'Not about conflict and resolution'
I'm listening to a new CD recommended by Gramophone magazine, Not no faceless Angel, by Gabriel Jackson - (angels keep cropping up! see previous post). It is as the review says, 'of special beauty and appeal'. But I'm provoked by the composer's explanation of his music, 'I try to write music that is clean and clear in line, texture and structure; my pieces are made of simple melodies, chords, drones and ostinatos. They are not about conflict and resolution; even when animated, they are essentially contemplative.'
It was the bit, 'not about conflict and resolution'. This would be a similar philosophy to some of the holy minimalists, such as John Taverner. What provokes me is that while I greatly appreciate the experience of 'the sonic cathedral' from time to time, I find it limiting. The essence of music is the way in which a composer sets up conflict, or tension, and then resolves it. This is what makes music so alluring.

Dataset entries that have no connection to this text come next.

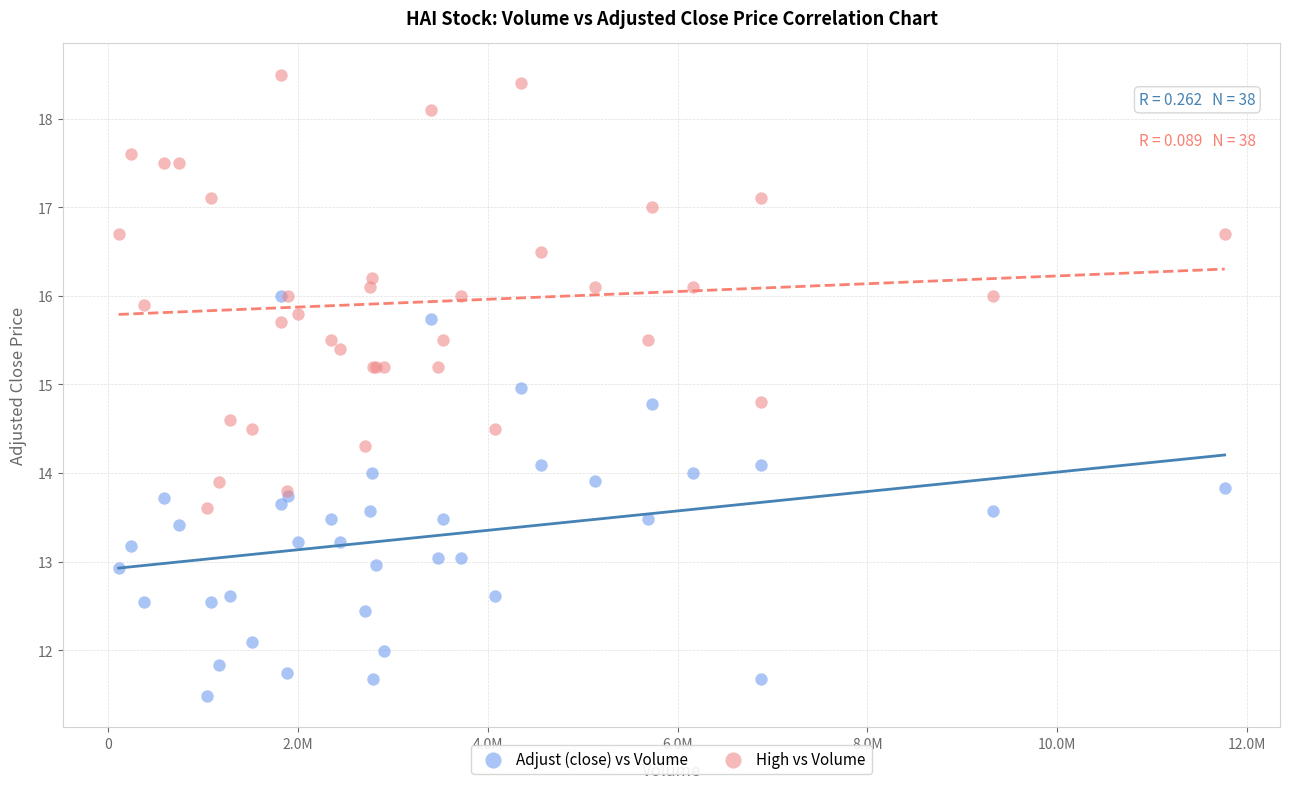

Which series reaches the maximum Y coordinate?

High vs Volume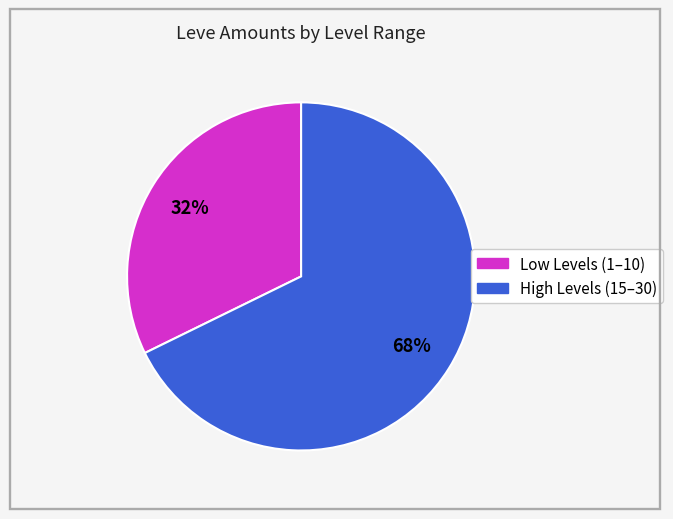

Is there any slice that represents more than half of the pie?

Yes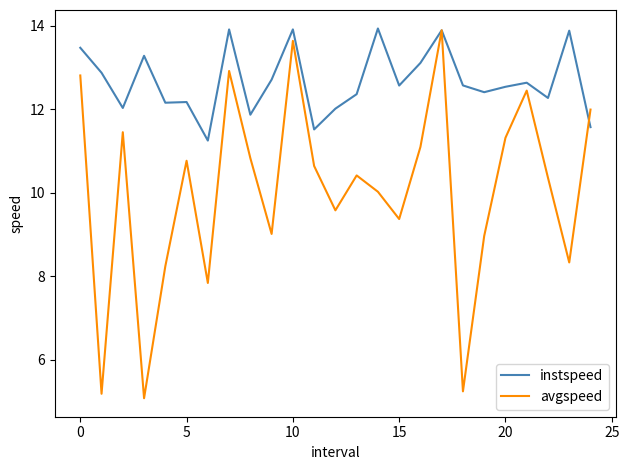

List the series in order of their overall mean, highest first.

instspeed, avgspeed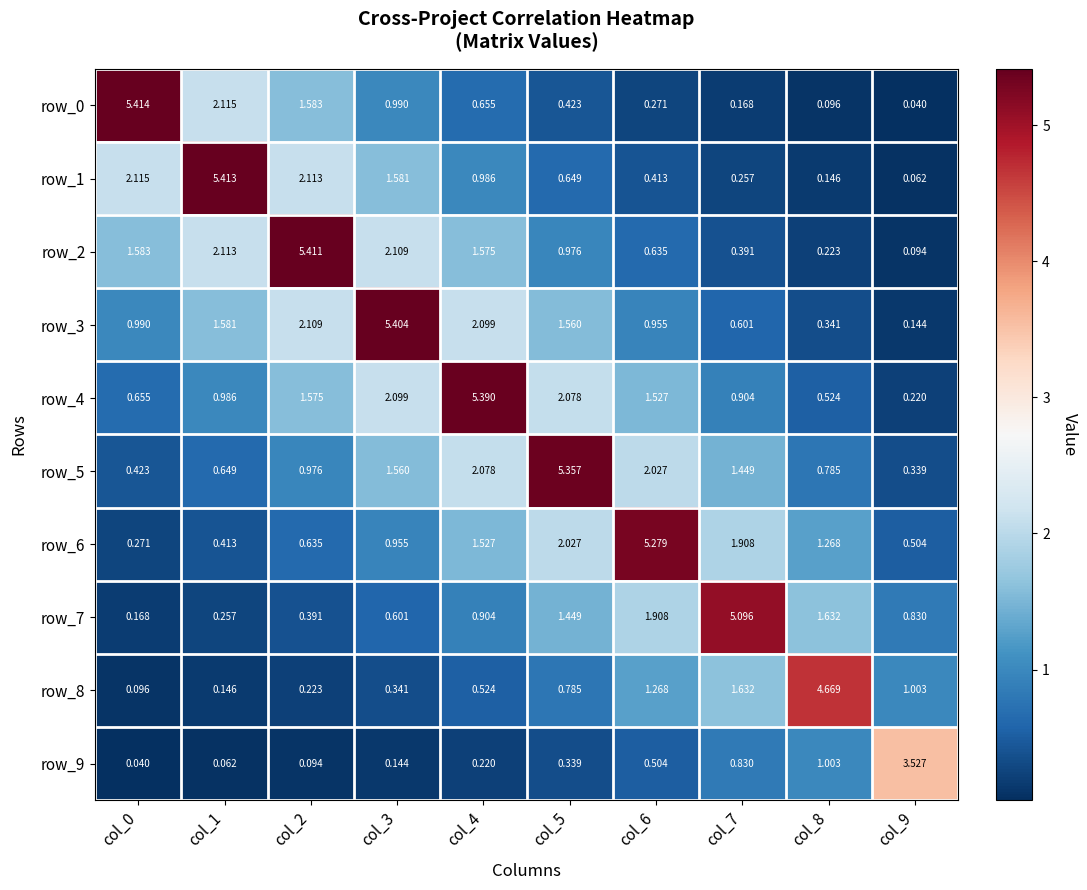

True or false: row_4 has a value of 2.1 at col_5.

True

Stephen Hough, in his blog, asks the question, 'Can atonal music move you?' And he makes this incisive observation, 'Pure atonality's problem is its lack of reference points. If you take away the compass of tonality you take away tension - the magnetic pull is annulled.' A different issue, but again, the need for tension.
In relation to our world, while conflict, or tension, can be destructive, actually it is an integral part of what it means to be human. Life would be unimaginable without tension? The issue is not to remove it, but to live with it creatively. And when it comes to conflict or tension with others, the question with which we grapple is 'how do we manage our differences'? We need the difference and can't do without it, but it creates tension, or conflict, and that needs to be negotiated.
I find myself pondering what part tension, or even conflict in its creative sense, will play in God's future, new creation. I don't believe that the music of John Taverner, or Gabriel Jackson, however lovely it might be, is an accurate foretaste of that life.
Sort of related is this provocative prayer by Martin Wroe, called Noise:
They say you're available
on certain conditions.
Quiet ones.
That if I can find an air of tranquility
it carries that still small voice.
But I don't do quiet,
stillness.
I am not tranquil except when I am asleep
and then I am not available
as far as I know.
So,
what's the chance of a still big voice
in the noise,
of hearing you in the roaring traffic,
the screaming meal-time,
the crowded train,
the supermarket queue,
the smoky, throbbing bar?
I know that time you weren't
in the fire,
the storm.
But everyone's different.
Maybe Elijah was better at quiet.
You're usually quiet.
I'm usually wired.
If I try for your silence,
perhaps you could try for my noise.
Your place or mine?
I know they say you're in
the country,
but maybe we could meet in town.
Comments
The poem by Wroe is exegetically brilliant - if exegesis is the bringing of sacred story and our story together, in honest recognition. Where's it from Geoff?
This was his comment on views of Christian perfection as a state, rather than as a dynamic movement towards Christlikeness that can never be complete because it is ethical and ever transformative. Go treat yourself Geoff and read one of Forsyth's volumes - God the Holy Father is a good place to start. His is the voice of a passionate and eloquently blunt Scot, for whom the cross of Christ and the Christ of the cross is God's hapax legomena!